Now, this strategy might work but:

  • I would need to make sure ES isn't doing unexpected stuff with the analyzer/tokenizer.
  • Minimize amount of bytes I need to use (e.g. drop the "word" prefix!)
  • Would it be possible to pass my bag of words representation directly and have a custom tokenizer on ES that parses it and outputs the right amount of words? e.g. insert the document as [1: 8, 10: 2] and have a custom ES tokenizer output the following token stream: 1 1 1 1 1 1 1 1 10 10.
  • Is there a way to make sure that ES doesn't store the raw document
  • There is typically no order to the visual words... is there a way to disable word positions/offsets to save some space?
  • Is it possible to modify the ranking function so that it only does something really simple, so that score becomes more predictable and that it becomes more easy to set a threshold? (e.g. no field length norm fieldNorm)

Other thoughts?

Hi Oli,

I don't have a great "production ready" answer but you might be interested in this talk I've delivered several times. In it I give this demo which tokenizes images by position and RGB to find similar images. It's all rather naive and intended more for educational purposes.

Sujit Pal however came to one of my talks and wrote a series of blog articles on image similarity/search including this one and this one.

I personally don't mind hacking term frequency to mean some arbitrary feature strength. Creating dumb fields like "blue blue blue blue" to mean "blue" of strength "4" can work, with all the caveats (disable _source, field storage, analysis, etc). Others may think I'm crazy :slight_smile:

1 Like

I wonder if a custom TokenFilter would be useful in these cases - the input could be of the form 'blue_4' and the output could be 4 'blue' tokens.

Yes that's what I was thinking in the 3rd bullet point... It could potentially help save some bandwidth but I don't know how hard it is to write a custom tokenizer.

Edit: Oh, looks like this is already possible with delimited_payload_filter.
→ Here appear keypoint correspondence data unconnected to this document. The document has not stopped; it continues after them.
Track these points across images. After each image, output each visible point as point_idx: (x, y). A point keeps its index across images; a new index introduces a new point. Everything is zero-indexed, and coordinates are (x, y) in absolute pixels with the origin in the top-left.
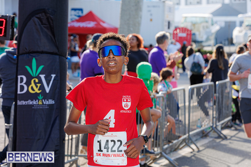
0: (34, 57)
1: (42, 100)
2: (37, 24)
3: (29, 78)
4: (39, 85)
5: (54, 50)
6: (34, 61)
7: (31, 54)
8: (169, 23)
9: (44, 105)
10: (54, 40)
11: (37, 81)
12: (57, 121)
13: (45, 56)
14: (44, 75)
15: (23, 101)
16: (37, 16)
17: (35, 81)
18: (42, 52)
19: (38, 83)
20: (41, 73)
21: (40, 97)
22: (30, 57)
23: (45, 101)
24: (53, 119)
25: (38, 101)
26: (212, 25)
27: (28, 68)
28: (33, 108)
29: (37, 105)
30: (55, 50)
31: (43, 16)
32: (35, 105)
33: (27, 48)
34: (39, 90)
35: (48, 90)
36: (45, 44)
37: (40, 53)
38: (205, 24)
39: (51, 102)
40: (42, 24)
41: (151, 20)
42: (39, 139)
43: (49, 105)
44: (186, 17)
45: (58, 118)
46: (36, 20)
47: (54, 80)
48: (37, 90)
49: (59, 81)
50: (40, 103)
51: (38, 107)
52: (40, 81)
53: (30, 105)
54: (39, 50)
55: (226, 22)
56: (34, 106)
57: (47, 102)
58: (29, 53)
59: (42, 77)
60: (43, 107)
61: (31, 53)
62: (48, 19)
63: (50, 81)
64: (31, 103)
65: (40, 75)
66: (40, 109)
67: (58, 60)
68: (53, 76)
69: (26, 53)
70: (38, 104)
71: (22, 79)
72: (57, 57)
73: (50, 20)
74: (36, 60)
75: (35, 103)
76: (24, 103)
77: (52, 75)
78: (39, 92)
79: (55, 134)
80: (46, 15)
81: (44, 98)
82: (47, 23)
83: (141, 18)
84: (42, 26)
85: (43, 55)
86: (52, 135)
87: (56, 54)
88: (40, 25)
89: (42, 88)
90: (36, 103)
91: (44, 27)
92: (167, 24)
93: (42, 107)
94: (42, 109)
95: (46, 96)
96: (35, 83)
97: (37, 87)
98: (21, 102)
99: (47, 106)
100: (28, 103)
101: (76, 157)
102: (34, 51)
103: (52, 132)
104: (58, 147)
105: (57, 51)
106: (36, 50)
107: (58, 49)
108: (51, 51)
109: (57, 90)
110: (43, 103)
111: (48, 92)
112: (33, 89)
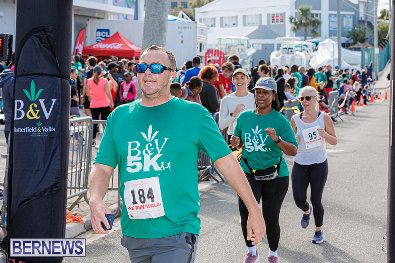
0: (33, 79)
1: (41, 127)
2: (36, 43)
3: (27, 103)
4: (38, 111)
6: (33, 84)
7: (30, 77)
8: (201, 45)
9: (44, 132)
10: (55, 61)
11: (35, 106)
12: (58, 151)
13: (45, 79)
14: (44, 100)
15: (20, 129)
16: (36, 34)
17: (33, 106)
18: (42, 74)
19: (37, 108)
20: (40, 97)
21: (39, 124)
22: (28, 79)
23: (44, 128)
24: (53, 148)
25: (37, 129)
26: (248, 48)
27: (26, 92)
28: (31, 136)
29: (35, 132)
30: (56, 72)
31: (43, 34)
32: (33, 132)
33: (25, 70)
34: (38, 116)
35: (47, 116)
36: (45, 66)
37: (39, 75)
38: (241, 47)
39: (52, 129)
40: (42, 44)
41: (182, 42)
42: (38, 171)
43: (49, 133)
44: (220, 39)
45: (59, 148)
46: (35, 38)
47: (54, 105)
48: (35, 117)
49: (61, 106)
50: (39, 130)
51: (36, 134)
52: (39, 107)
53: (27, 132)
54: (38, 72)
55: (263, 45)
56: (32, 134)
58: (27, 75)
59: (42, 101)
61: (29, 75)
62: (48, 37)
63: (51, 106)
64: (29, 130)
65: (39, 100)
66: (39, 137)
67: (59, 83)
68: (54, 100)
69: (24, 75)
70: (37, 132)
71: (19, 104)
72: (59, 79)
73: (50, 38)
74: (34, 81)
75: (33, 130)
77: (52, 100)
78: (37, 118)
79: (55, 166)
80: (46, 34)
81: (44, 125)
82: (47, 42)
83: (165, 39)
84: (41, 45)
85: (42, 77)
86: (52, 167)
87: (57, 76)
88: (39, 44)
89: (41, 113)
90: (35, 130)
91: (44, 46)
92: (199, 46)
93: (41, 134)
94: (41, 137)
95: (45, 122)
96: (34, 108)
97: (35, 112)
98: (18, 129)
99: (47, 134)
100: (25, 130)
101: (85, 190)
102: (32, 72)
103: (52, 162)
104: (58, 179)
105: (58, 73)
106: (35, 72)
107: (60, 71)
108: (52, 73)
109: (58, 116)
110: (42, 130)
111: (47, 118)
112: (31, 115)
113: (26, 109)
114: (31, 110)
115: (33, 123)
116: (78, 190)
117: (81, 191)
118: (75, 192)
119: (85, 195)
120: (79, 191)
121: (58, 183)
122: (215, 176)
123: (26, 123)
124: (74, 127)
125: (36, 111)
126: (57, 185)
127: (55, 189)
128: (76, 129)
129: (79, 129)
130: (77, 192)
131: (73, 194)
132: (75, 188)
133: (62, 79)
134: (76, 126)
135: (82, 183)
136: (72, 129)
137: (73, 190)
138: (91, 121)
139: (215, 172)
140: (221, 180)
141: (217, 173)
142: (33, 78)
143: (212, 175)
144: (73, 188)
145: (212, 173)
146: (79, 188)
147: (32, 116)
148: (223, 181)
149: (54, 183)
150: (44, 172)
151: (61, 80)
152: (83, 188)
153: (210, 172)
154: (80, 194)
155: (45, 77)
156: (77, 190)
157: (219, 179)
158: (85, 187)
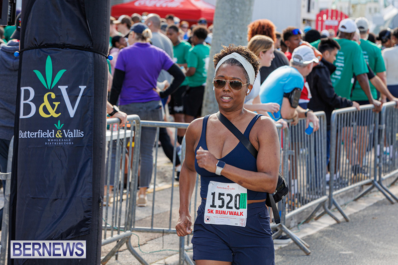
0: (49, 54)
1: (62, 130)
3: (40, 91)
4: (57, 104)
5: (85, 42)
6: (49, 61)
7: (44, 49)
9: (66, 138)
11: (53, 96)
12: (89, 169)
13: (69, 54)
14: (67, 87)
15: (29, 133)
17: (49, 96)
18: (64, 46)
19: (56, 100)
20: (60, 83)
21: (59, 126)
22: (42, 53)
23: (66, 132)
24: (81, 164)
25: (56, 133)
26: (385, 6)
27: (38, 73)
28: (46, 143)
29: (53, 138)
32: (49, 138)
33: (37, 39)
34: (57, 112)
35: (72, 112)
36: (69, 33)
37: (59, 48)
39: (78, 134)
42: (56, 200)
43: (74, 139)
45: (89, 163)
47: (83, 96)
48: (53, 113)
49: (93, 97)
50: (58, 135)
51: (54, 142)
52: (59, 97)
53: (40, 138)
54: (58, 42)
56: (47, 142)
57: (70, 135)
58: (40, 47)
59: (63, 89)
60: (63, 142)
61: (44, 47)
63: (78, 96)
64: (43, 135)
65: (59, 87)
66: (58, 146)
67: (91, 60)
68: (83, 88)
69: (36, 47)
70: (55, 138)
71: (27, 93)
72: (90, 54)
74: (51, 57)
75: (49, 135)
76: (30, 135)
77: (80, 87)
78: (56, 116)
79: (84, 192)
81: (66, 127)
85: (64, 50)
86: (79, 194)
87: (88, 49)
89: (62, 109)
90: (52, 135)
93: (61, 142)
94: (61, 146)
95: (68, 122)
96: (50, 100)
98: (26, 133)
99: (71, 142)
100: (37, 135)
101: (128, 232)
102: (49, 43)
103: (79, 187)
104: (88, 213)
105: (90, 45)
106: (52, 42)
107: (92, 41)
108: (79, 45)
109: (90, 112)
110: (63, 135)
111: (72, 115)
112: (46, 110)
113: (38, 101)
114: (46, 102)
115: (49, 124)
116: (117, 232)
117: (122, 234)
118: (112, 236)
119: (127, 239)
120: (119, 233)
121: (88, 219)
122: (333, 213)
123: (38, 123)
124: (112, 132)
125: (55, 105)
126: (87, 222)
127: (83, 229)
128: (115, 134)
129: (119, 135)
130: (116, 235)
131: (109, 238)
132: (112, 229)
133: (96, 54)
134: (114, 129)
135: (123, 221)
136: (108, 133)
137: (109, 233)
138: (138, 123)
139: (333, 207)
140: (344, 220)
141: (337, 207)
142: (49, 51)
143: (330, 211)
144: (109, 229)
145: (330, 207)
146: (119, 230)
147: (48, 113)
148: (347, 221)
149: (82, 218)
150: (66, 202)
151: (94, 56)
152: (125, 230)
153: (327, 207)
154: (119, 239)
155: (69, 50)
156: (115, 233)
157: (340, 217)
158: (128, 226)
See this example: http://sujitpal.blogspot.com/2016/05/elasticsearch-based-image-search-using.html

Edit2: If I understand correctly, the above is only useful if implementing a custom scoring function that uses payloads. So not exactly what I had in mind. @Mark_Harwood would this require a pull request on Elasticsearch or could it be implemented as a plugin?

A plugin should work. I had a quick search for custom tokenfilter examples and found this project which should be a useful start point : https://github.com/francesconero/elasticsearch-concatenate-token-filter

1 Like

This topic was automatically closed 28 days after the last reply. New replies are no longer allowed.